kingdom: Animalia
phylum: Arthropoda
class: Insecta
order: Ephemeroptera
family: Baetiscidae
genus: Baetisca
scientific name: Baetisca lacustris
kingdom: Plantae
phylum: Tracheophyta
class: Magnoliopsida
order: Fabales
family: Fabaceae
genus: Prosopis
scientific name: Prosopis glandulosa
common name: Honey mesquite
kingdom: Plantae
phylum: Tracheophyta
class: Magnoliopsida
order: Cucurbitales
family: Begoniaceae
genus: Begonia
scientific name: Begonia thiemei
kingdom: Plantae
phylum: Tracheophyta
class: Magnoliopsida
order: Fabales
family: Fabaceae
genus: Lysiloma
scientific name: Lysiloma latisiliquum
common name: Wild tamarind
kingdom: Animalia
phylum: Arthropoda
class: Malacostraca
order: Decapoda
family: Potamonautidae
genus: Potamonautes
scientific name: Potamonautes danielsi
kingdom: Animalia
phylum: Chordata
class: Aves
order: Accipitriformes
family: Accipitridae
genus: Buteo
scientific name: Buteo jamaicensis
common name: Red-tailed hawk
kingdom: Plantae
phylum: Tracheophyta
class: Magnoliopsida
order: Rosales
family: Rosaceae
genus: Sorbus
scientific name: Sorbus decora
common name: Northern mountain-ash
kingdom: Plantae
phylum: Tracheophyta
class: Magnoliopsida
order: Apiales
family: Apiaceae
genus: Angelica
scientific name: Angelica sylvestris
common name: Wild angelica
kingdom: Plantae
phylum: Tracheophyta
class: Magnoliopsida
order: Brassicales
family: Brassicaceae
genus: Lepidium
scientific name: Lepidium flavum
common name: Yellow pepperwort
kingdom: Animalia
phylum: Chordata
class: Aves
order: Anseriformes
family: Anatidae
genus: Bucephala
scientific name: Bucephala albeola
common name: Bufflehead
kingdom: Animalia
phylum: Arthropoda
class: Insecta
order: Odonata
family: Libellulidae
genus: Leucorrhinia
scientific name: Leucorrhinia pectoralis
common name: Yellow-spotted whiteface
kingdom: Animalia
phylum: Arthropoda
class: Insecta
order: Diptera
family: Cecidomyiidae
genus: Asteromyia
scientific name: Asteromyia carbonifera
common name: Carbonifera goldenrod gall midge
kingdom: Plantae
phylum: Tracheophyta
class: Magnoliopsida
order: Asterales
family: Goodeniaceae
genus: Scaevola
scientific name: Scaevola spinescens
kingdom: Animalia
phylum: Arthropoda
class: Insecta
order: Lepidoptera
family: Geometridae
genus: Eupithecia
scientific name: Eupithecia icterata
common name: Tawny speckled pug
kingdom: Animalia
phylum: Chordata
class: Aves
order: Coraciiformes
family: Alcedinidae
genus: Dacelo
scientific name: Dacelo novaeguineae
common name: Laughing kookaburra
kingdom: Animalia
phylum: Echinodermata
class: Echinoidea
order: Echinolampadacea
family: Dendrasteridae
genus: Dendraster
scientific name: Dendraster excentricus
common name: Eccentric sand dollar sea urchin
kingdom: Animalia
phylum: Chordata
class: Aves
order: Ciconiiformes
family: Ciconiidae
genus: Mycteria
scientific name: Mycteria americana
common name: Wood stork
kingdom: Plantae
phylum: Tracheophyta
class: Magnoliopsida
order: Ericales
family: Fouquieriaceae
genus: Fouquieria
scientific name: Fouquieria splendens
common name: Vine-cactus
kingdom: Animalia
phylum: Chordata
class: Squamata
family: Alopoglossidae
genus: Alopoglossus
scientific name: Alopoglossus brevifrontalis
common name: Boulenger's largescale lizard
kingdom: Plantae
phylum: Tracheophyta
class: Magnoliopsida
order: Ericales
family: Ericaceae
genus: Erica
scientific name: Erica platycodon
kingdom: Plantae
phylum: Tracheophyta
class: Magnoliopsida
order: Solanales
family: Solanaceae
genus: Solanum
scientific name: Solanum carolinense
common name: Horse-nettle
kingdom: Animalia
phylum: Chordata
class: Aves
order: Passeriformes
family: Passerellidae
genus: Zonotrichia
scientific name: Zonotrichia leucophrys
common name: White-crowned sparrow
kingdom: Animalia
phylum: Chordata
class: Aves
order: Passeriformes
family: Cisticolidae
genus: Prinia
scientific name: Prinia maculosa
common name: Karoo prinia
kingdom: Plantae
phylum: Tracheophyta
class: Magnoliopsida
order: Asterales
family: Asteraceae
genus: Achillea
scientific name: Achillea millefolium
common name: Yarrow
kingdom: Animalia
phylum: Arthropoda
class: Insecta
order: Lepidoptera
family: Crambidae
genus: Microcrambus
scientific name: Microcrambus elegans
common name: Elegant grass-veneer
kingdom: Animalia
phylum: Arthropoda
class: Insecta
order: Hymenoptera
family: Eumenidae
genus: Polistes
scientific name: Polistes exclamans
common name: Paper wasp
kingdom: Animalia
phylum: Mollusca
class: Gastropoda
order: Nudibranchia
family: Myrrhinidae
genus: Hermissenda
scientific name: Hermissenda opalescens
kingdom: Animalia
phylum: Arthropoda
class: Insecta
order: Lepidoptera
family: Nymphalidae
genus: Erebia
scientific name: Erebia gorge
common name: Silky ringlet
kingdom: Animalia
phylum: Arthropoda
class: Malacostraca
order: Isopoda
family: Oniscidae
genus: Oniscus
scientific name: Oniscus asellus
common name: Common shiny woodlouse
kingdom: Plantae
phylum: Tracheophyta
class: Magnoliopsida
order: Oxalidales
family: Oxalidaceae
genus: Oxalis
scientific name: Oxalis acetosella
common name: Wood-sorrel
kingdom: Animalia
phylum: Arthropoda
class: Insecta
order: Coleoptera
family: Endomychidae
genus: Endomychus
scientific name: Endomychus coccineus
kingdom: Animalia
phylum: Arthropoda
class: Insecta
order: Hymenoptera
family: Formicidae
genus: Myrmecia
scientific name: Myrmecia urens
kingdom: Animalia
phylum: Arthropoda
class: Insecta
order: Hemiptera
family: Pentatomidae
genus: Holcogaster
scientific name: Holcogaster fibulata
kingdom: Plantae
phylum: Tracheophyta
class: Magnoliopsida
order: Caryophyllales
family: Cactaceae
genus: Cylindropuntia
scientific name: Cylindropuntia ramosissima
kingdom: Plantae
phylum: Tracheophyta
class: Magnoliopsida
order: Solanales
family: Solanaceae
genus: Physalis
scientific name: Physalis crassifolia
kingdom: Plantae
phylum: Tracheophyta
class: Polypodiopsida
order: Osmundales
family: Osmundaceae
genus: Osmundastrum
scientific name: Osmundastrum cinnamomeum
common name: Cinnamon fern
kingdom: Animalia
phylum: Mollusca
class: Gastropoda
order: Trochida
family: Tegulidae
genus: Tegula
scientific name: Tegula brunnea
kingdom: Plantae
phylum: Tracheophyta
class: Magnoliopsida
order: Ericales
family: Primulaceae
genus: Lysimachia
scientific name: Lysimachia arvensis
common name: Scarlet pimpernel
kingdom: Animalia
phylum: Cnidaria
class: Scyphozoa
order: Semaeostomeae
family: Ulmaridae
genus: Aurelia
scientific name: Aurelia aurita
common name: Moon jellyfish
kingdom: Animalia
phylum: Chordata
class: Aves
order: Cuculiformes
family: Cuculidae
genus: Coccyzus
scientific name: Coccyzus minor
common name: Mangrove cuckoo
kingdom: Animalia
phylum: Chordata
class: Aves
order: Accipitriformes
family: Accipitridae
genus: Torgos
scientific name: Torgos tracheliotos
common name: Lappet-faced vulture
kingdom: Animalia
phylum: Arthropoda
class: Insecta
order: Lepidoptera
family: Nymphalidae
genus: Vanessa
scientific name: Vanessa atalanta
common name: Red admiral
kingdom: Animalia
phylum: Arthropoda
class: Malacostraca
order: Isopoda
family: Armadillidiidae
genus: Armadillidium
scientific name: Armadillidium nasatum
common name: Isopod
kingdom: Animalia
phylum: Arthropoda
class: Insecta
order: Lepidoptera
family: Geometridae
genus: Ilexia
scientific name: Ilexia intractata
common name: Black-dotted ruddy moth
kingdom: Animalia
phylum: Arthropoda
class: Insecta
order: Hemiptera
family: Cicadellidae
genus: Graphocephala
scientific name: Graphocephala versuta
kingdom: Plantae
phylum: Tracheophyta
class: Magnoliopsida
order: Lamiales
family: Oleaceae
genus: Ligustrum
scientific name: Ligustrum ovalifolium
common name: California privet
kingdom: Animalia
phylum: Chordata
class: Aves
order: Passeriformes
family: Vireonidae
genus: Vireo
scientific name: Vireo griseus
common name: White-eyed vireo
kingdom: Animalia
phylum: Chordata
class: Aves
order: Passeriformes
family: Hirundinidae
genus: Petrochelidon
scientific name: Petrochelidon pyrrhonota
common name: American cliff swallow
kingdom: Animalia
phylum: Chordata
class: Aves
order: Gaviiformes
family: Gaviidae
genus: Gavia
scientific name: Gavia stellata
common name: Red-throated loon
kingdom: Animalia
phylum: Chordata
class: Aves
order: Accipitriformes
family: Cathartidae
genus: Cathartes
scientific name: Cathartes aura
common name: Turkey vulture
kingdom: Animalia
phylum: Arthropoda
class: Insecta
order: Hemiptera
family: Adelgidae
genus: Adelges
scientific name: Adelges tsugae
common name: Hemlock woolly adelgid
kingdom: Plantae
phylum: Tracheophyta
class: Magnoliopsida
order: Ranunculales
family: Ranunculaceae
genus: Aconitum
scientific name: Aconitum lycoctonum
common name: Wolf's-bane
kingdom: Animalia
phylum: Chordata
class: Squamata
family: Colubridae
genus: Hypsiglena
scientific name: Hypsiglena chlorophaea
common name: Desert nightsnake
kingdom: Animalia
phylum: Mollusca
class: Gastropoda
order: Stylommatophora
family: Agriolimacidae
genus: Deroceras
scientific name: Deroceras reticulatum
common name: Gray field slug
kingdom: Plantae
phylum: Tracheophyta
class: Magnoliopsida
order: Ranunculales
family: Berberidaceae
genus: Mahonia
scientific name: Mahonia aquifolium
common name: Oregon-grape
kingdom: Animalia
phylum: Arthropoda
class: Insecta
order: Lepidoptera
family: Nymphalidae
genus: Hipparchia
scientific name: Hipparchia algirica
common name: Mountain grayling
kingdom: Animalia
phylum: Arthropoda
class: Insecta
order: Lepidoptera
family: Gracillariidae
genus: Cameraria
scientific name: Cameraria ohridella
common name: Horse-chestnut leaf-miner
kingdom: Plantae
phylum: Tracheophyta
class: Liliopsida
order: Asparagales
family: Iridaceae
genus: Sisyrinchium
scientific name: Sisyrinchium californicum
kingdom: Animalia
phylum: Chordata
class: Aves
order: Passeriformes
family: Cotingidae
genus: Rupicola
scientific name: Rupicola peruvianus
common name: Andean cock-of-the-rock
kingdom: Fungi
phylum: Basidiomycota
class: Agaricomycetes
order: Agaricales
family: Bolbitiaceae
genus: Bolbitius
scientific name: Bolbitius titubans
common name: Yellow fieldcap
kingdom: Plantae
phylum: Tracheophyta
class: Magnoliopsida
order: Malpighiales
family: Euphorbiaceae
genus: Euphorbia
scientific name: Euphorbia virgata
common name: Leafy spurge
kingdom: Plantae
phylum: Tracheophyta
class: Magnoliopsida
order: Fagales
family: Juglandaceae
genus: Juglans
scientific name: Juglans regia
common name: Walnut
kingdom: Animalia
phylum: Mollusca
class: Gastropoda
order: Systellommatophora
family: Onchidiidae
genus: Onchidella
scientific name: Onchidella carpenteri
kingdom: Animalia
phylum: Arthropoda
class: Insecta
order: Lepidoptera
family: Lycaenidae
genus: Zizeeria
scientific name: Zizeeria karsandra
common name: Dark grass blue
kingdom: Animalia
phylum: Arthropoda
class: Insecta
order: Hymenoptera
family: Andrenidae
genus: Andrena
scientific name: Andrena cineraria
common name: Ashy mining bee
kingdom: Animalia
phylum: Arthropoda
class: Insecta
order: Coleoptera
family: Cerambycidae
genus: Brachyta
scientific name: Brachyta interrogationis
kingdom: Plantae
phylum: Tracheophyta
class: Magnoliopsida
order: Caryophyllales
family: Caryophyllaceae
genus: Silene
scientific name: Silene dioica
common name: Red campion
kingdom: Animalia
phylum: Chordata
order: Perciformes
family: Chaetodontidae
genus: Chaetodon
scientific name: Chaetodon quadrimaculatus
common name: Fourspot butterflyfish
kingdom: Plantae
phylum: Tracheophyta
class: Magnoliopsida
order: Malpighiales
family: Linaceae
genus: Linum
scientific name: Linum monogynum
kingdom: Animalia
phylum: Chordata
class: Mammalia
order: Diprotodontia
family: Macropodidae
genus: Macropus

§

▶ **What is being asked**: Reproduce the data verbatim, beginning with its first line and continuing up to and including the line that contains "genus: Sorbus".

▶ **Solved problem**:
kingdom: Animalia
phylum: Arthropoda
class: Insecta
order: Ephemeroptera
family: Baetiscidae
genus: Baetisca
scientific name: Baetisca lacustris
kingdom: Plantae
phylum: Tracheophyta
class: Magnoliopsida
order: Fabales
family: Fabaceae
genus: Prosopis
scientific name: Prosopis glandulosa
common name: Honey mesquite
kingdom: Plantae
phylum: Tracheophyta
class: Magnoliopsida
order: Cucurbitales
family: Begoniaceae
genus: Begonia
scientific name: Begonia thiemei
kingdom: Plantae
phylum: Tracheophyta
class: Magnoliopsida
order: Fabales
family: Fabaceae
genus: Lysiloma
scientific name: Lysiloma latisiliquum
common name: Wild tamarind
kingdom: Animalia
phylum: Arthropoda
class: Malacostraca
order: Decapoda
family: Potamonautidae
genus: Potamonautes
scientific name: Potamonautes danielsi
kingdom: Animalia
phylum: Chordata
class: Aves
order: Accipitriformes
family: Accipitridae
genus: Buteo
scientific name: Buteo jamaicensis
common name: Red-tailed hawk
kingdom: Plantae
phylum: Tracheophyta
class: Magnoliopsida
order: Rosales
family: Rosaceae
genus: Sorbus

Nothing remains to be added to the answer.